続いて特別報告に立った動労千葉の田中康宏委員長は「大災害の現実は資本主義、市場原理、新自由主義がもたらしたもの。労働者、農民、漁民が生きる手だてを奪われている。闘いは待ったなしだ。労働者と農民が団結してこの情勢に立ち向かい、怒りの声と結びつこう。国労本部の雪崩うつ屈服を許さない。国鉄闘争と大震災との闘いはひとつだ」と訴えた。
さらに特別報告として沖縄・市東さんの土地を守る会、関西実行委の永井満さんと山本善偉さんが発言した。
鈴木謙太郎さんが「TPP絶対反対/農民アピール」を読み上げ、続いて三里塚とともに闘う房総農民の代表が、全国の農家の置かれた苦境を背景に「想定外の闘いを巻き起こそう」と決意を表した。

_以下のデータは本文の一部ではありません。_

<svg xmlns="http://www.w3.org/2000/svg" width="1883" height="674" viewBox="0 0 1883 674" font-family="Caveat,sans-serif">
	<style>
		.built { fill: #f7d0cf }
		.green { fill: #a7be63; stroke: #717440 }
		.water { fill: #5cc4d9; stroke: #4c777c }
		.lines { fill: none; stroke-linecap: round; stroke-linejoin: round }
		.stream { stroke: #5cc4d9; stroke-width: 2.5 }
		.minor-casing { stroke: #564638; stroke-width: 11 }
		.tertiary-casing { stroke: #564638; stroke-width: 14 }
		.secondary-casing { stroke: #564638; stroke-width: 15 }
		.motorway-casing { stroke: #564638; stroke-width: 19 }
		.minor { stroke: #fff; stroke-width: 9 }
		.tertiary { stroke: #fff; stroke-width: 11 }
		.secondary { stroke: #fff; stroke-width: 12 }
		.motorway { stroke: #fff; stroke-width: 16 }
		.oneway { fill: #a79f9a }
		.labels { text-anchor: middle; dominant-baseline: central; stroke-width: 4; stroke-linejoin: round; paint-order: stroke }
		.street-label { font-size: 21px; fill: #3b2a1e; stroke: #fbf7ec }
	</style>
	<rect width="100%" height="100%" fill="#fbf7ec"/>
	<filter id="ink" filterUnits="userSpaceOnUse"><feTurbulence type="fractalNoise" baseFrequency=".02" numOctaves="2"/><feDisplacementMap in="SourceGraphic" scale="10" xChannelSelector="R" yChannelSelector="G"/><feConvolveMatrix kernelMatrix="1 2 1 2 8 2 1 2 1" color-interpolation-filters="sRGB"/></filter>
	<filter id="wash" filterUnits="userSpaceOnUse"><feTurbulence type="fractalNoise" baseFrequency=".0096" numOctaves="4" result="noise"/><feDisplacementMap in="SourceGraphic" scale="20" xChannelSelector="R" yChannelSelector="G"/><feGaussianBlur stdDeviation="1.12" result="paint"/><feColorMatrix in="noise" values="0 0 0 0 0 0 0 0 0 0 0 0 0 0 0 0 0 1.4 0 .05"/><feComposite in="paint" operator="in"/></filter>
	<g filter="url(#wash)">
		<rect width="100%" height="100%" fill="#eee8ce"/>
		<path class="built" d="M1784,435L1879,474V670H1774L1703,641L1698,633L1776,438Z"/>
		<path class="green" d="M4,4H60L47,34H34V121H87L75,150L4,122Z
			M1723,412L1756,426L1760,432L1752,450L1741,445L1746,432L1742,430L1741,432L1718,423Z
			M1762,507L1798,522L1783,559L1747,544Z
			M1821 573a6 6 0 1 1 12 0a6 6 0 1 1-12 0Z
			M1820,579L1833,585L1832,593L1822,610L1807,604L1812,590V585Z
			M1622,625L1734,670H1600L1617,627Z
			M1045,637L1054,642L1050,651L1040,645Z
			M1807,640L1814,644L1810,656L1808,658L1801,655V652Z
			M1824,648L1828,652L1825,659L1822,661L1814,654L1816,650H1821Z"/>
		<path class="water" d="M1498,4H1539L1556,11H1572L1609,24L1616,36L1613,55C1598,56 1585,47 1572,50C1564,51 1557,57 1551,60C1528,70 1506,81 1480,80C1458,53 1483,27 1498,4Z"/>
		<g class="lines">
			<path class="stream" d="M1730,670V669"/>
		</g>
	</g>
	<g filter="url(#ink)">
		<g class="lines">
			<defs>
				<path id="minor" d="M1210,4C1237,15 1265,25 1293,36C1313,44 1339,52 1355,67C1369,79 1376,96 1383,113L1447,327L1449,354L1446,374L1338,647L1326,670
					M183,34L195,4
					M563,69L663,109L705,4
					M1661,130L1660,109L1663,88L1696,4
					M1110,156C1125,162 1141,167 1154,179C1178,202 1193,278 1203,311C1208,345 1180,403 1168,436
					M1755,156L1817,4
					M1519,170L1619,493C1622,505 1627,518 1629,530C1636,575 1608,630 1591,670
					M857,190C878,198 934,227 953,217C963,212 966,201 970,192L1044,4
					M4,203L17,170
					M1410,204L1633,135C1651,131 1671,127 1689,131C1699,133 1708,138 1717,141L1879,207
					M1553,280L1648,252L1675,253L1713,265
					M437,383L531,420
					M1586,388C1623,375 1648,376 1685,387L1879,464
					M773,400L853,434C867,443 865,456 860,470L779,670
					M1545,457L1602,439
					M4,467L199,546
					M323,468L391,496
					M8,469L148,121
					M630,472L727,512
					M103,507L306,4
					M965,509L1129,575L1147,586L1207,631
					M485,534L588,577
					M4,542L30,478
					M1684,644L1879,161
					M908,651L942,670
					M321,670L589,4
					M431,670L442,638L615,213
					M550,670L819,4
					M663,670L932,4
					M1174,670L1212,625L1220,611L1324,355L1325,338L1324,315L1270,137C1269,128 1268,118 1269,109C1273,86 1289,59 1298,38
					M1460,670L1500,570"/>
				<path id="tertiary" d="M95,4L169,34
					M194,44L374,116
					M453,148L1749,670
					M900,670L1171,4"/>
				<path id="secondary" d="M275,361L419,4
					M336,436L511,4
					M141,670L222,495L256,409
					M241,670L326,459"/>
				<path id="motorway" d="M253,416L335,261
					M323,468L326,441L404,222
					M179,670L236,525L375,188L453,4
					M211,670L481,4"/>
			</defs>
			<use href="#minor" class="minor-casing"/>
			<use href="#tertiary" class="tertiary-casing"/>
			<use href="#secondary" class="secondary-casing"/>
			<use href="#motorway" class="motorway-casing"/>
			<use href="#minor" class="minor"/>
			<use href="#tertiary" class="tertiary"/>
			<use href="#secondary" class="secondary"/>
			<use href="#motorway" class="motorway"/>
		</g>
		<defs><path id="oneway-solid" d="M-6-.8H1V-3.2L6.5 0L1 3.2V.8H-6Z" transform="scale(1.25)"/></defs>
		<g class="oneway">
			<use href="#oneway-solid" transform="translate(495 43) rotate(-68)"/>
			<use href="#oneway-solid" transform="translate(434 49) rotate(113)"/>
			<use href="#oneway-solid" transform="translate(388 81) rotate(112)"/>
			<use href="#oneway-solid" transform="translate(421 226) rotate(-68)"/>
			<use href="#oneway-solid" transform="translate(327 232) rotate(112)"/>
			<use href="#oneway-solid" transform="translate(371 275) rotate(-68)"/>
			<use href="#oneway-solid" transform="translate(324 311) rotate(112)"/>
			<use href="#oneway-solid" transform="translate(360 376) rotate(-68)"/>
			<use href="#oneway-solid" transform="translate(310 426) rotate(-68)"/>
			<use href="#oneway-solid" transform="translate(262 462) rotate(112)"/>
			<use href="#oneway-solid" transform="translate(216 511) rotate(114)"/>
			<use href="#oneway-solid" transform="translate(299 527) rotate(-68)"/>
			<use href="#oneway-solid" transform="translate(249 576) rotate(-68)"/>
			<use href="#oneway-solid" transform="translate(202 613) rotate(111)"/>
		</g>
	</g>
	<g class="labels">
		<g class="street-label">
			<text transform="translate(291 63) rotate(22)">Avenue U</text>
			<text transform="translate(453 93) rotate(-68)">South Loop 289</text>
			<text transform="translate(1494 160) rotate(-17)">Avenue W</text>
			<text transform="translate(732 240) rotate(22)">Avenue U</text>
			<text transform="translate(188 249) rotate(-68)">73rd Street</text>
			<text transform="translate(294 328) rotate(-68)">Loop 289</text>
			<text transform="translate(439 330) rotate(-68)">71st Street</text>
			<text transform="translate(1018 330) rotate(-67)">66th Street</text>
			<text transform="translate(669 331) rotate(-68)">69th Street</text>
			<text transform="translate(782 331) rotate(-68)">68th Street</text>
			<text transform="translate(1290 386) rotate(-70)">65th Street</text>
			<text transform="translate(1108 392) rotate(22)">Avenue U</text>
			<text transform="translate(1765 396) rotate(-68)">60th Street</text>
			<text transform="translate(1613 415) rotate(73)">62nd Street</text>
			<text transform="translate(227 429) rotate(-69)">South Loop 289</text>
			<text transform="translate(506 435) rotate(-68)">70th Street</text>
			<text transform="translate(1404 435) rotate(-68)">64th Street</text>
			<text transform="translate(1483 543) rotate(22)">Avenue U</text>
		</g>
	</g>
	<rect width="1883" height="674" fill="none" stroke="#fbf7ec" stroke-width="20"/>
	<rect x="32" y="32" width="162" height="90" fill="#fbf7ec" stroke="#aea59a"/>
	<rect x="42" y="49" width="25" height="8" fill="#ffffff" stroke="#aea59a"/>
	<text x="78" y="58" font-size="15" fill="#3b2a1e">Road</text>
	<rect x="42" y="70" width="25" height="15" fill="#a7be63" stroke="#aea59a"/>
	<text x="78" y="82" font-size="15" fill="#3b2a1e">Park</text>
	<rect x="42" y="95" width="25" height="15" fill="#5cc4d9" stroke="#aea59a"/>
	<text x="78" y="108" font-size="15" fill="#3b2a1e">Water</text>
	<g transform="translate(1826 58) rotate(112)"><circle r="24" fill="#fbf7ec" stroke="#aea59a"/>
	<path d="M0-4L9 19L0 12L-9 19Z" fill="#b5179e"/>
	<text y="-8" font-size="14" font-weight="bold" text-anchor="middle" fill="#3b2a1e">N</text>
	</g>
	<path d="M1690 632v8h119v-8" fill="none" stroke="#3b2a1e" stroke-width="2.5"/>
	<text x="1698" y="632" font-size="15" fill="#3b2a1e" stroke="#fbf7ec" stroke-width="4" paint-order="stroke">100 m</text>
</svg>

成田空港会社(NAA)の攻撃と最前面で闘う天神峰の市東孝雄さんは、福島農民の状況に「ひとごとではない」と連帯を表し、農地強奪攻撃に対し「農地は私たちの命。この地でどっしり構え野菜を作っていく」と不動の姿勢を示した。さらに強い口調で「原発は目の前の敵。停止の声を上げよう!」と訴え、大きな拍手に包まれた。
反対同盟顧問弁護団が壇上に並び、葉山岳夫弁護士がNAAの訴訟「一部取り下げ」を闘いの成果として確認し、東京高裁の現闘本部裁判控訴審5月20日判決強行への反撃を呼びかけた。

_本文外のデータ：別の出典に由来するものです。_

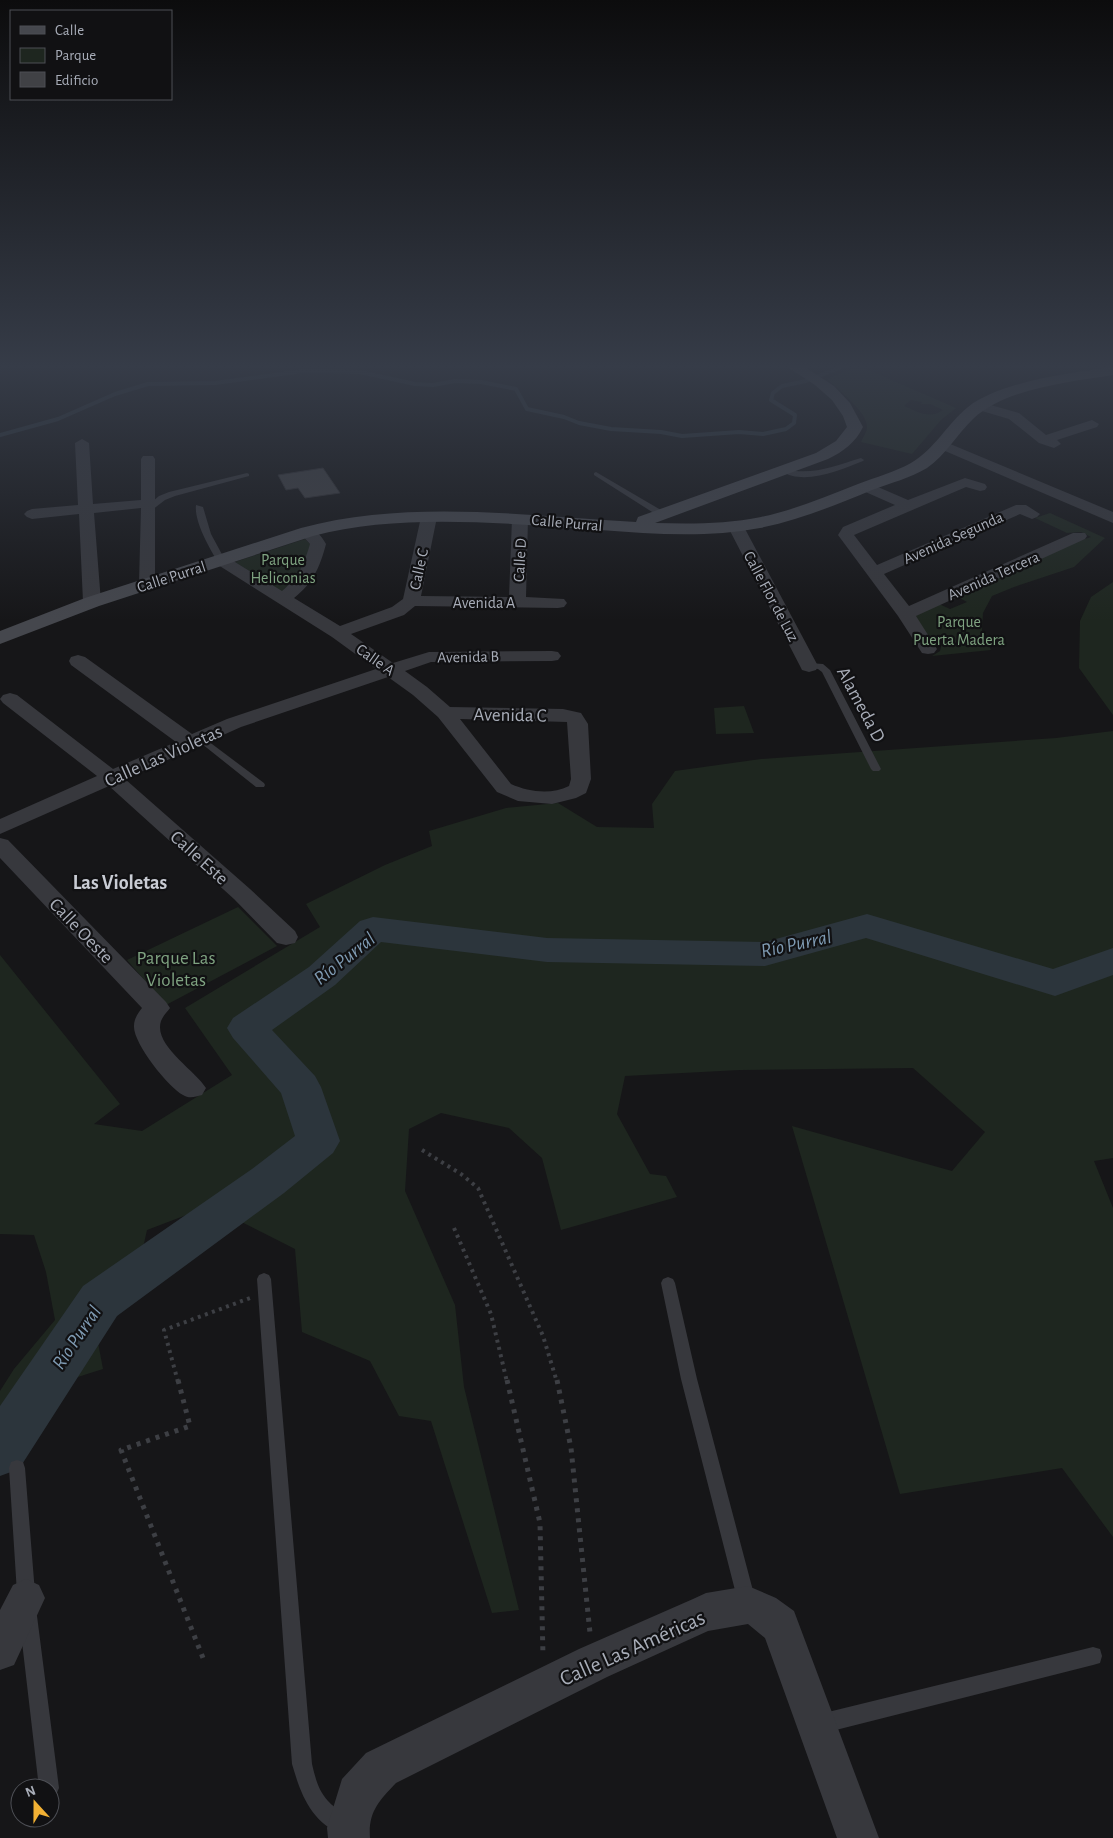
<svg xmlns="http://www.w3.org/2000/svg" width="1113" height="1838" viewBox="0 0 1113 1838" font-family="'Alegreya Sans',sans-serif">
<rect width="100%" height="100%" fill="#161618"/>
<path fill="#1e261f" fill-rule="evenodd" d="M859 366 956 408 941 420 912 454 861 442C863 437 867 432 867 427 868 413 838 389 827 379ZM911 400 922 402 921 404H930L943 410C930 420 916 411 904 406Z
M1050 513 1105 538 1074 567 1014 587 992 596 983 613 982 630 991 650 932 656 940 651 941 647 926 635 913 617 939 604 950 609 967 602 958 597 1076 542 1091 537 1081 532 1067 533 1035 518Z
M305 539 312 546 306 568 283 593 235 562Z
M1113 582V715L1079 668 1080 621 1091 597Z
M744 706 754 733 716 734 714 708Z
M1113 731V1158L1094 1161 1113 1208V1537L1062 1468 900 1494 792 1126 952 1171 985 1132 913 1068 740 1070 625 1076 617 1114 650 1174 666 1176 677 1197 561 1230 542 1158 509 1128 441 1113 409 1129 405 1191 455 1305 464 1387 519 1610 492 1613 431 1421 399 1416 370 1361 302 1332 295 1249 210 1206 147 1230 141 1257 93 1316 103 1369 21 1395 0 1448V1391L14 1369 55 1320 46 1272 34 1235 0 1234V955L120 1104 94 1124 142 1131 232 1075 185 1008 320 927 306 904 385 865 432 846 429 831 506 808 558 803 597 827 654 828 652 804 675 771 761 759 1056 738Z
M238 907 277 946 166 1005 127 960Z"/>
<g fill="none" stroke-linecap="round" stroke-linejoin="round">
<path stroke="#2c353c" stroke-width="4" d="M0 435 58 419 115 394 148 384 215 383 303 371 360 372 415 384 433 385 455 381 481 382 516 389 527 409 564 417 579 423 611 429 661 432 682 436 739 432 763 434 786 429 794 423 795 415 771 400 773 393 782 386 806 381 849 364"/>
<path fill="#2c353c" fill-rule="evenodd" d="M867 914 1053 969 1113 948V975L1055 996 866 938 765 966 547 962 381 942 335 985 272 1030 315 1076 321 1087 340 1141 333 1153 284 1193 117 1316 19 1469 0 1476V1406L83 1286 252 1169 295 1136 281 1093 233 1038 227 1028 233 1018 309 967 360 921 373 917 547 938 765 942Z"/>
</g>
<path fill="#404145" stroke="#303034" d="M323 468 340 493 305 498 298 488 286 490 278 475Z"/>
<g fill="none" stroke-linecap="round" stroke-linejoin="round">
<path stroke="#3d3f44" stroke-width="4" stroke-dasharray="3 4.5" stroke-linecap="butt" d="M422 1150 461 1174 478 1188 543 1336 557 1382
M454 1228 491 1314 507 1382
M178 1382 164 1330 250 1298"/>
<path stroke="#3d3f44" stroke-width="5" stroke-dasharray="4 6" stroke-linecap="butt" d="M178 1380 190 1426 121 1450 205 1663
M507 1380 540 1523 543 1656
M557 1380 571 1448 590 1633"/>
<path fill="#37383d" fill-rule="evenodd" d="M861 458 864 460 863 461C840 470 804 486 781 471L784 469C812 476 834 466 861 458Z
M596 472 666 513 667 515 660 517 594 475V473Z
M247 473 249 474V476L175 496 165 500 152 510 145 508 159 496 169 492Z
M196 505 203 507 211 534 225 560 224 562H218C209 548 194 521 196 505Z
M809 663 823 664 830 670 881 769 879 771H873L871 769 822 672 818 669 806 668V664Z
M200 735 264 783 265 785 264 787H256L197 740V736Z
M264 1273 269 1275 271 1279 312 1764C315 1777 318 1790 328 1801 336 1810 348 1814 353 1825L350 1832 343 1835C311 1822 301 1795 292 1764L257 1279 259 1275Z
M668 1277 673 1279 675 1283 697 1379 756 1602 753 1608 747 1611 741 1608 738 1602 681 1379 661 1283 663 1279Z
M17 1460 23 1462 25 1468 35 1593 32 1599 26 1602 20 1599 17 1593 9 1468 11 1462Z
M28 1607 34 1610 37 1616 59 1788 56 1795 50 1797V1788H39L19 1616 22 1610Z
M1093 1647 1100 1649 1102 1656 1100 1663 1093 1665 820 1734 813 1731 810 1724 813 1717 820 1714Z"/>
<path fill="#37383d" fill-rule="evenodd" d="M980 402 1019 413 1046 435 1092 420 1099 424 1097 427 1057 440 1061 444 1054 448 1039 443 1009 419 975 409 973 406 975 403Z
M82 439 89 443 93 504 141 500V459L143 456H153L155 459V583L153 587H141L139 583 141 508 94 513 101 602 98 606 92 607 86 606 83 602 79 514 32 519 27 517 24 514 27 511 32 509 78 505 75 443Z
M943 441 1113 512V523L938 448 936 445Z
M965 478 985 484 987 487 985 490 980 491 966 487 854 535 877 565 1016 505H1026L1040 514 1037 517 1032 519 1020 514 884 574 909 606 1073 533H1085L1087 536 1085 539 916 616 937 649 934 653 928 654 922 653 898 616 838 535 843 527 895 505 861 490 859 487 861 484H871L908 500Z
M429 512 434 514 437 517 421 596 509 597 512 519 515 516H525L528 519 526 597 564 599 567 603 564 607 558 608 415 606 404 615 351 634 393 663 429 652 552 651 558 652 561 656 558 660 552 661 431 662 405 671 427 687 450 707 563 709 581 713 588 724 591 779 586 793 576 798 552 804 518 801 497 792 438 717 413 695 388 677 241 727 125 779 250 889 295 931 298 937 295 943 286 945 277 943 234 899 109 786 0 834V819L97 776 3 703 0 699 3 695 10 693 17 695 113 769 176 742 71 665 69 661 71 657 78 655 85 657 192 734 227 719 376 669 332 637 215 563 213 560 215 557H227L282 591C299 577 304 564 310 544L299 532 301 529C314 526 320 534 326 544 320 567 313 583 294 598L340 626 392 607 403 599 421 517 424 514ZM460 719 567 722 571 779 569 786C551 795 529 792 511 784Z
M736 522 742 524 744 527 818 666 816 670 809 672 802 670 800 666 728 527 730 524Z
M0 838 8 840 166 1002 170 1008C167 1012 163 1016 161 1021 153 1045 195 1070 206 1088L202 1095C195 1097 189 1099 183 1095 168 1087 133 1043 134 1026 134 1019 138 1013 142 1008L0 858Z
M26 1579 39 1585 45 1598 14 1665 0 1670V1610L13 1585Z
M748 1586 776 1598 794 1611 879 1838H837L765 1638 748 1624 708 1631 607 1677 396 1783C379 1801 368 1812 370 1838H328L327 1828 342 1779 366 1753 579 1649 693 1599 706 1593Z"/>
<path fill="#45474d" fill-rule="evenodd" d="M783 364H800L834 386 850 403 863 427C855 443 844 451 828 459L655 523C691 524 726 524 761 517 795 510 827 496 858 484 876 477 895 472 911 463 935 449 947 424 968 407 1001 381 1071 373 1113 367V375C1070 382 1006 388 973 419 957 434 946 455 927 468 910 478 891 483 872 490 836 505 799 520 760 528 707 538 653 534 600 530 509 524 402 512 313 536L99 606 0 644V631L85 598 301 528C410 499 525 516 636 522L638 517 816 453 836 441 847 427 843 416 832 400 815 385Z"/>
</g>
<linearGradient id="sky" x2="0" y2="1"><stop stop-color="#0c0c0d"/><stop offset="0.59" stop-color="#363c48"/><stop offset="1" stop-color="#363c48" stop-opacity="0"/></linearGradient>
<rect width="1113" height="621" fill="url(#sky)"/>
<g text-anchor="middle" stroke-width="4.5" stroke-linejoin="round" paint-order="stroke">
<g font-size="16" fill="#a8adb8" stroke="#111113">
<text transform="translate(567 522) rotate(5)" y="6">Calle Purral</text>
<text transform="translate(953 537) rotate(-24)" y="6">Avenida Segunda</text>
<text transform="translate(519 560) rotate(-87)" y="6">Calle D</text>
<text transform="translate(418 569) rotate(-78)" y="6">Calle C</text>
<text transform="translate(993 575) rotate(-24)" y="6">Avenida Tercera</text>
<text transform="translate(171 576) rotate(-18)" y="6">Calle Purral</text>
<text transform="translate(772 596) rotate(62)" y="6">Calle Flor de Luz</text>
<text x="484" y="608">Avenida A</text>
<text transform="translate(468 656) rotate(-1)" y="6">Avenida B</text>
<text transform="translate(376 659) rotate(35)" y="6">Calle A</text>
</g>
<g font-size="16" fill="#7fa381" stroke="#111113">
<text x="283" y="565">Parque<tspan x="283" dy="18">Heliconias</tspan></text>
<text x="959" y="627">Parque<tspan x="959" dy="18">Puerta Madera</tspan></text>
</g>
<g font-size="19" fill="#a8adb8" stroke="#111113">
<text transform="translate(862 704) rotate(62)" y="7">Alameda D</text>
<text transform="translate(510 714) rotate(1)" y="7">Avenida C</text>
<text transform="translate(163 755) rotate(-24)" y="7">Calle Las Violetas</text>
<text transform="translate(200 857) rotate(42)" y="7">Calle Este</text>
<text transform="translate(82 930) rotate(46)" y="7">Calle Oeste</text>
</g>
<g font-size="19" fill="#7fa381" stroke="#111113">
<text x="176" y="964">Parque Las<tspan x="176" dy="22">Violetas</tspan></text>
</g>
<g font-size="20" font-weight="bold" fill="#c9ccd4" stroke="#111113">
<text x="120" y="889">Las Violetas</text>
</g>
<g font-size="20" font-style="italic" fill="#7f9bb3" stroke="#111113">
<text transform="translate(796 943) rotate(-12)" y="7">Río Purral</text>
<text transform="translate(344 958) rotate(-38)" y="7">Río Purral</text>
<text transform="translate(76 1337) rotate(-56)" y="7">Río Purral</text>
</g>
<g font-size="22" fill="#a8adb8" stroke="#111113">
<text transform="translate(632 1647) rotate(-24)" y="8">Calle Las Américas</text>
</g>
</g>
<rect x="10" y="10" width="162" height="90" fill="#111113" stroke="#4d4f55"/>
<rect x="20" y="26" width="25" height="8" fill="#45474d" stroke="#4d4f55"/>
<text x="55" y="35" font-size="15" fill="#a8adb8">Calle</text>
<rect x="20" y="48" width="25" height="15" fill="#1e261f" stroke="#4d4f55"/>
<text x="55" y="60" font-size="15" fill="#a8adb8">Parque</text>
<rect x="20" y="72" width="25" height="15" fill="#404145" stroke="#4d4f55"/>
<text x="55" y="85" font-size="15" fill="#a8adb8">Edificio</text>
<g transform="translate(35 1803) rotate(339)"><circle r="24" fill="#111113" stroke="#4d4f55"/>
<path d="M0-4L9 19L0 12L-9 19Z" fill="#f2b134"/>
<text y="-8" font-size="14" font-weight="bold" text-anchor="middle" fill="#a8adb8">N</text>
</g>
</svg>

鈴木加代子さんのカンパアピールでは、この日の会場カンパが義援金として全額被災現地に送られることが明らかにされた。
全学連の織田陽介委員長は、原発の即時停止を求める1千万人署名運動推進の画期的新方針を打ち出した。婦人民主クラブ全国協は、被災地支援の闘いと一体で相模原選挙に勝利する決意を表した。集会の最後に伊藤信晴さんのリードで団結ガンバローを三唱し、反対同盟を先頭にデモに出発した。
デモコースは東峰十字路を右折、小見川県道を進み、数百bもある天神峰トンネルを通る。真上は空港の暫定滑走路だ。トンネルの出口は第3誘導路の橋脚工事の現場で、道の両側に無数の鉄板が立てられている。農民追い出しのために途方もない金額をつぎ込んで続けられる工事に、デモ隊の怒りは倍加した。到着地は市東さん宅南の開拓組合道路。
「被災地の生きるための闘いと一体となって、三里塚は必ず勝利する」というメッセージは、この日全参加者の胸に刻まれた。